- Employers can require that employees (and most likely independent contractors) receive the COVID-19 vaccine before returning to offices.
- Employers may be required to make exceptions to a mandatory vaccination policy if an employee’s refusal is based on a disability or a sincerely held religious belief, practice, or observance.
- Employers can require all individuals who come to offices or attend in-person events to provide proof of vaccination.
Like many REALTORS®, Carol Bushberg is waiting patiently for COVID-19 vaccines to become widely available in her community. As broker-owner of Bushberg Real Estate in Ithaca, N.Y., Bushberg is also thinking about how her company should implement vaccination policies and procedures.
“After 34 years in business, this is a new situation for us,” says Bushberg, whose firm has four agents and six part-time employees. “We have been following state and county health department guidelines regarding COVID-19 precautions and will continue to do so in regard to vaccinations. We look forward to returning to our office.”
On a larger scale, Jeff Barnett, executive vice president and regional manager at Compass in Los Gatos, Calif., has also been following COVID-19 guidelines, including requiring visitors to register when coming into the office.
“There has been no talk in California about requiring vaccinations,” he says. “Our company will do what the state requires, but I don’t expect to force vaccinations on anyone.”
In anticipation of the wide distribution of COVID-19 vaccines, brokerages and REALTOR® associations should consider thinking about and crafting COVID-19 vaccination policies, says Lesley Muchow, deputy general counsel at the National Association of REALTORS®. “But employers still need to provide a healthy and safe environment for their employees, such as requiring masks and social distancing within the building,” she says.
Under guidance recently published by the U.S. Equal Employment Opportunity Commission, employers can require employees to obtain the COVID-19 vaccine and show proof of vaccination, such as a vaccination card, before coming on site, Muchow adds.
There are a myriad of factors that organizations should consider when deciding whether to implement a mandatory vaccination policy, including the availability of vaccinations, employees concerns regarding the vaccine, and the potential effect on employee morale.

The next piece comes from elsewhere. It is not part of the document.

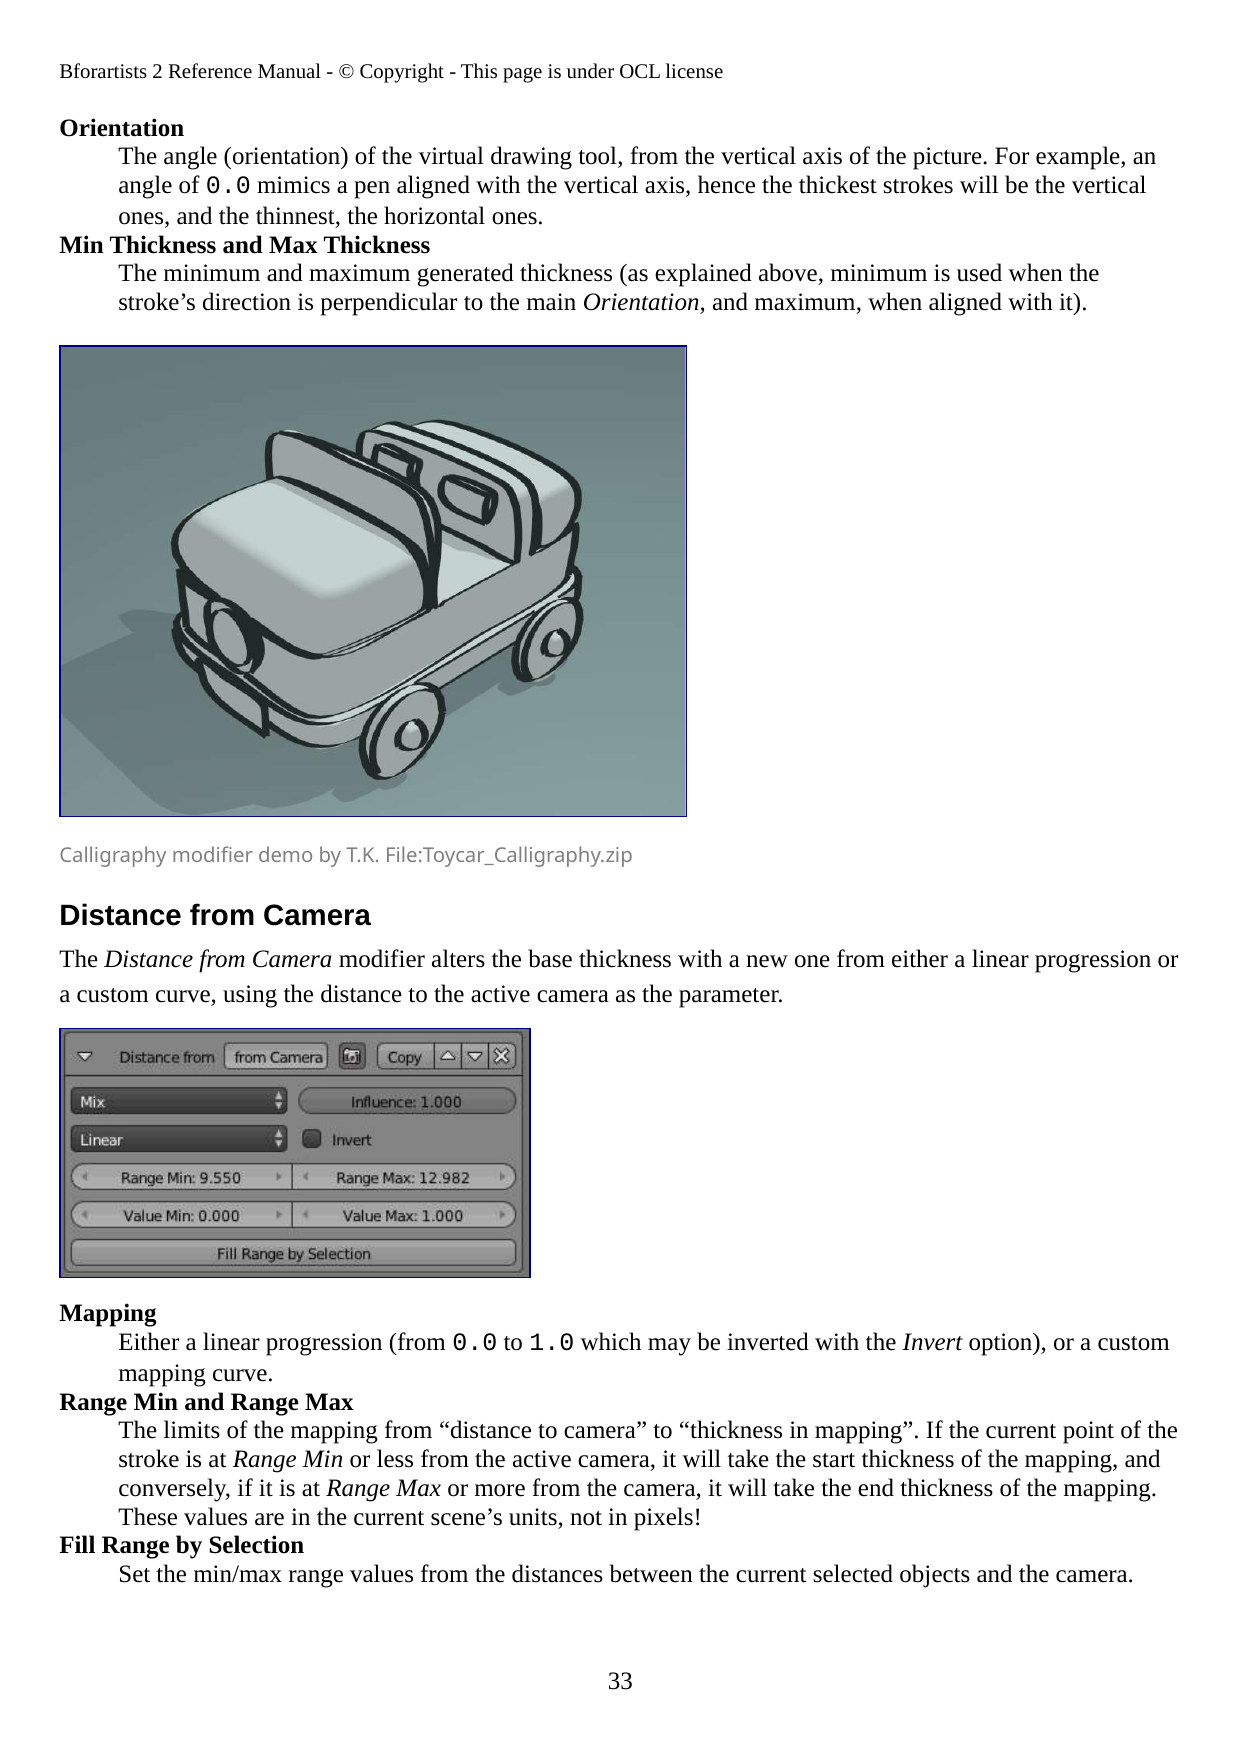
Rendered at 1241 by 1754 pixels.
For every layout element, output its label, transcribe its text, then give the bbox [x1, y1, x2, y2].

“In any case, individuals’ concerns about the vaccines may weigh against a requirement that employees or agents get vaccinated,” Muchow says.” She adds that the Americans with Disabilities Act and other federal, state, and local laws also should be considered when developing and enforcing vaccination policies for the workforce. For instance, employers may need to make exceptions for employees with a disability or a religious belief that disallows vaccinations.
When creating either a voluntary or a mandatory vaccination policy, brokers should develop a communication program to educate employees and agents and explain the terms of the policy, adds Muchow. That would include practical issues such as whether employees will be excused from work to get the vaccine, as well as handling individual requests for accommodations.
Cindy Ariosa, senior vice president and regional manager at Long & Foster Real Estate Inc. in Lutherville, Md., says brokers should stay in close touch with their agents, as well as employees, when developing vaccination policies.
“You need to listen to them, as it’s a split camp right now,” she says. “Our company has 12,000 agents in seven states and the District of Columbia, which all have different COVID rules and regulations. It would be a challenge for a company of our size to have a mandatory vaccination policy. It might be easier for a smaller brokerage serving a local market.”
Interacting With Clients
Individual practitioners also need to consider their own approach to client interactions. They can continue to ask clients to complete a COVID-19 screening questionnaire, including asking whether they have been vaccinated, but should still adhere to safety precautions during interactions and showings, Muchow adds.
Finally, brokers should be sure that a mandatory vaccination policy is based on exposure risk. While EEOC guidance does not address independent contractors, if a policy is consistently applied based on exposure risk, real estate offices should be able to require independent contractors to provide proof of vaccination without fear of violating worker classification laws, says Muchow.
Because COVID-19 guidance will continue to evolve as vaccines become more widely available, brokers and agents should continue to look for the most up-to-date information and guidance from local, state, and federal health agencies.